Die holländische Olympiasiegerin im 10 Kilometer Freiwasserschwimmen, Sharon van Rouwendaal, griff an ihrem Trainingsort Montpellier in Südfrankreich zu noch verzweifelteren Maßnahmen. Um ihre Grundfitness zu erhalten, begab sie sich in ihrem Hinterhof in ein aufblasbares Planschbecken, wo sie an einem Gummiseil stundenlang auf der Stelle schwamm. Damit trat sie einen regelrechten Trend los: Schwimmer auf der ganzen Welt bestellen sich seit April Kleinbecken für den Hausgebrauch nebst Gummileinen.

Umziehen am Beckenrand

Den deutschen Olympiaschwimmern geht es da noch vergleichsweise gut. An den Olympiastützpunkten in Magdeburg, Hamburg, Würzburg oder Essen wird seit Anfang Juni wieder beinahe normal trainiert. Doch der Zugang zur Schwimmhalle bleibt begrenzt, nur die Spitzenschwimmer werden geduldet, umgekleidet wird am Beckenrand, Duschen und Kabinen bleiben zu.

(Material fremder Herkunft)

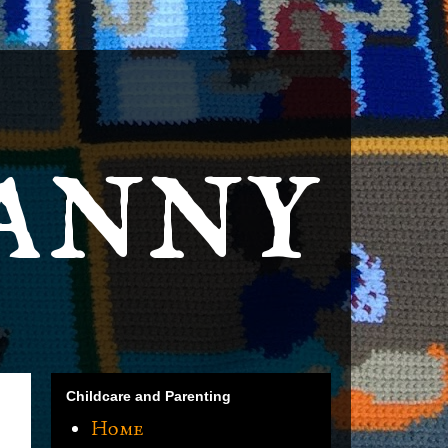
anny
Childcare and Parenting
Home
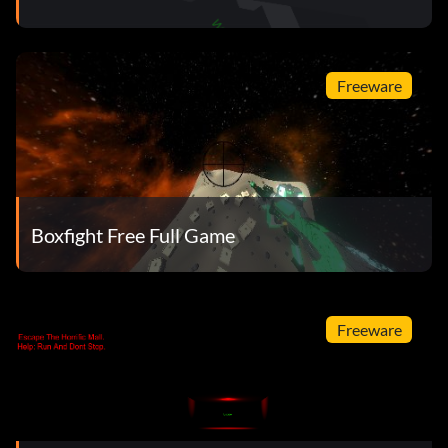
Freeware
Boxfight Free Full Game
Freeware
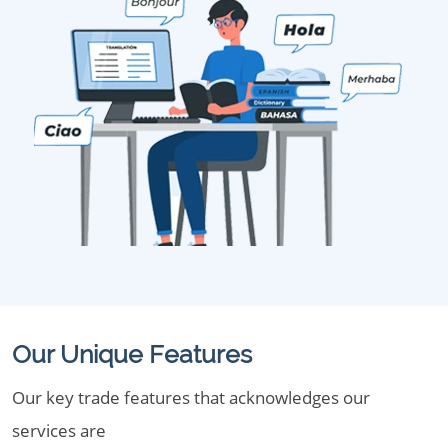
Our Unique Features
Our key trade features that acknowledges our
services are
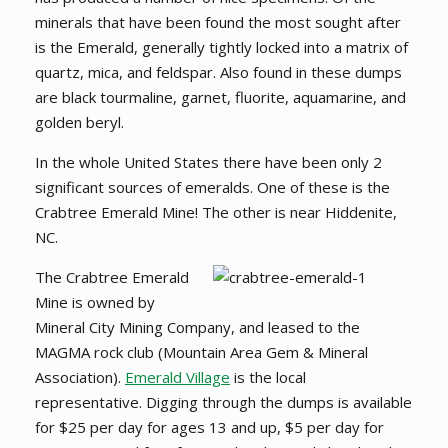
minerals that have been found the most sought after
is the Emerald, generally tightly locked into a matrix of
quartz, mica, and feldspar. Also found in these dumps
are black tourmaline, garnet, fluorite, aquamarine, and
golden beryl.
In the whole United States there have been only 2
significant sources of emeralds. One of these is the
Crabtree Emerald Mine! The other is near Hiddenite,
NC.
The Crabtree Emerald
Mine is owned by
Mineral City Mining Company, and leased to the
MAGMA rock club (Mountain Area Gem & Mineral
Association).
Emerald Village
is the local
representative. Digging through the dumps is available
for $25 per day for ages 13 and up, $5 per day for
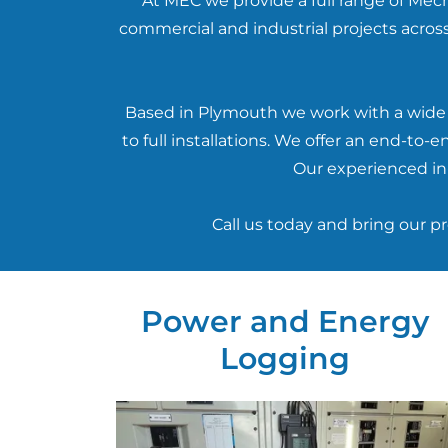
At MEC we provide a full range of Mech
commercial and industrial projects across
Based in Plymouth we work with a wide r
to full installations. We offer an end-t
Our experienced in-
Call us today and bring our p
Power and Energy
Logging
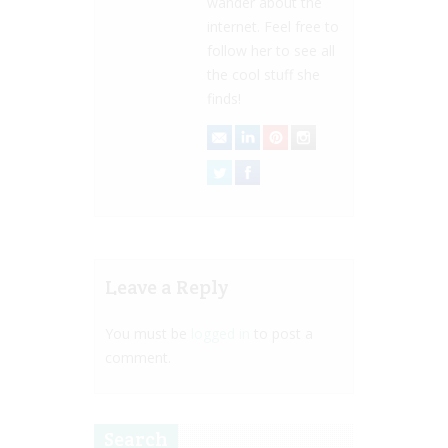
wander about the
internet. Feel free to
follow her to see all
the cool stuff she
finds!
Leave a Reply
You must be
logged in
to post a
comment.
Search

Heidtmann und Kusch haben in Los Angeles mittlerweile auch jemanden gefunden, der ihnen seinen Gartenpool zur Verfügung stellt, in dem sie nun Sprinten üben können. Viele der großen Trainingszentren in den USA bleiben jedoch geschlossen. Olympiasieger Murphy muss von Woche zu Woche improvisieren und schauen, wo er mit seiner Trainingsgruppe im Großraum San Francisco unterkommt.

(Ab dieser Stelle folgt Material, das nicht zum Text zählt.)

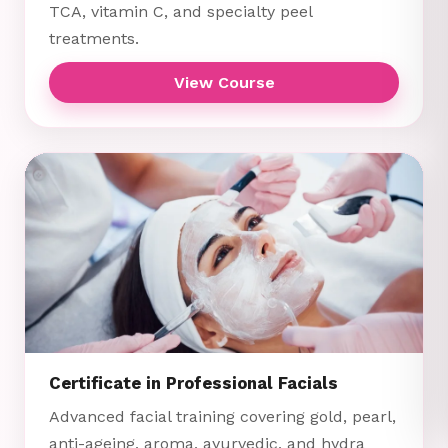
TCA, vitamin C, and specialty peel
treatments.
View Course
Certificate in Professional Facials
Advanced facial training covering gold, pearl,
anti-ageing, aroma, ayurvedic, and hydra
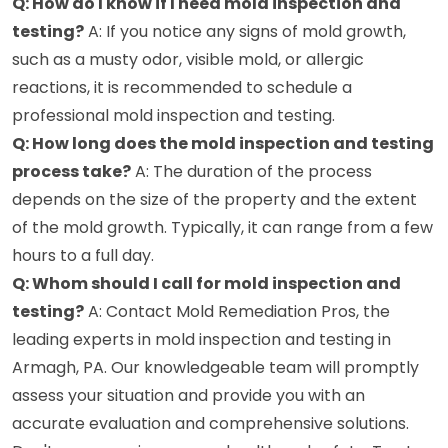
Q: How do I know if I need mold inspection and
testing?
A: If you notice any signs of mold growth,
such as a musty odor, visible mold, or allergic
reactions, it is recommended to schedule a
professional mold inspection and testing.
Q: How long does the mold inspection and testing
process take?
A: The duration of the process
depends on the size of the property and the extent
of the mold growth. Typically, it can range from a few
hours to a full day.
Q: Whom should I call for mold inspection and
testing?
A: Contact Mold Remediation Pros, the
leading experts in mold inspection and testing in
Armagh, PA. Our knowledgeable team will promptly
assess your situation and provide you with an
accurate evaluation and comprehensive solutions.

In den kommenden Wochen dürften die Bedingungen für die amerikanischen Schwimmer eher noch schlechter werden. Kalifornien und Florida, die Zentren des Schwimmsports, gehören zu den Staaten, in denen die Corona-Infektionen wieder dramatisch ansteigen. Der kalifornische Gouverneur hat deshalb bereits viele öffentliche Einrichtungen, darunter Schwimmbäder, wieder geschlossen. Der republikanische Gouverneur von Florida, Ron De Santis, gedenkt hingegen weiterhin, das Virus zu ignorieren. Training findet dort nun auf eigene Gefahr statt.

Noch ungewisser als die Trainingsmöglichkeiten ist für die Schwimmer derzeit das Wettkampfprogramm. Bis auf Weiteres sind keine Meetings geplant. Die Weltmeisterschaften im Dezember hängen in der Luft. Die US-Schwimmer wissen nur, dass sie irgendwann im kommenden Jahr ihre Ausscheidungswettbewerbe für Tokio 2021 haben werden – ihre einzige Chance, sich zu qualifizieren. Die Deutschen haben es da etwas besser: Schwimmer wie Heidtmann und Kusch, die ihre Norm bereits erfüllt haben, sollen auch 2021 für das Team vorgeschlagen werden.

Grund, sich fortan voll und ganz auf das Surfen zu konzentrieren, kann das jedoch nicht sein. „Es ist eine große Gefahr, sich jetzt gehen zu lassen“, sagt Kusch. Mit Wellenreiten allein ist in Tokio keine Medaille zu gewinnen.